As well as TD, Travellers need to be alert to the risk of natural disasters and road traffic accidents. Time should be allocated to every travel health consultation to discuss these risks and well as any others that may be relevant to traveller’s itinerary. Discussion should be had on appropriate travel health insurance and the importance of being prepared to deal with the situation as much as is possible.

It is vital that travellers take personal responsibility for their health abroad. It is very common in clinic to hear from travellers that they are delegating the responsibility of their health to their Tour Company, hotel or local medical services (“The travel company I am will have a medical kit”, “The hotel will be able to help us out if we need anything”, “We are not going far from the city there will be healthcare available if we need it”) with little understanding or education that medical skills and standards of medical practice in the country are not always up to UK standards and may be inadequate.  Cultural and language barriers also need to be considered. Travellers should be warned of unsterile equipment, counterfeit medication and ineffective vaccines and advised to travel with their own medical kit that contains both medicines and sterile equipment.

Choosing the right medical kit

Many travellers find it quite difficult knowing what type of medical kit is suitable for their type of travel. Experts in medical kits and first aid for travel, Nomad has produced a guide to helping travellers choose the right medical kit for their trip.  Unlike most other medical kit suppliers, Nomad are able to prescribe and include antibiotics in some of our medical kits which can deal with a multitude of common health problems experienced by travellers. These include travellers’ diarrhoea, ear and nose problems, chest infections, sinus issues and skin infections. Travellers visiting developing and poorly resourced countries where counterfeit medication is a serious problem should seriously consider a medical kit that contains antibiotics.  

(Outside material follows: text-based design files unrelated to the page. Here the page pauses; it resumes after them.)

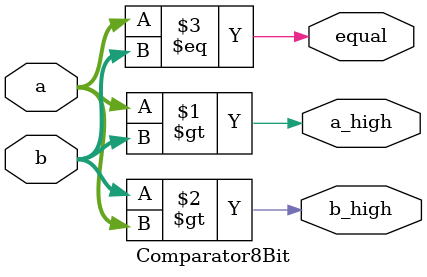
<source format=v>
/* 8-Bit Comparator Module
* ---------------------
* By: Arul Prakash Samathuvamani
*
* University of Leeds - PGT
*
*
* Date : 16th February 2021
*
* Module Description:
* ------------------
*
* Performs 8 Bit Comparision
*/


module Comparator8Bit(
input [7:0]a, 
input [7:0]b,
output a_high,
output b_high,
output equal
);

assign a_high = (a > b); // a_high is 1 when a > b
assign b_high = (b>a);   // b_high is 1 when b > a
assign equal = ( a == b) ; // equal is 1 when a == b


endmodule 
</source>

Ixiaro – Japanese encephalitis NEW rapid schedule 

Great news for our last minute clients travelling to South East Asia and Far East visiting high risk areas for Japanese Encephalitis! The vaccine can now be given on a rapid schedule day 0 and day 7. A sero conversion rate of 99% has been observed 7 days after the second vaccine. This rapid schedule is currently only licensed for individuals aged 18 – 65 yrs. For children from 2 months or adults over 65 the original schedule of 28 days should be adhered to.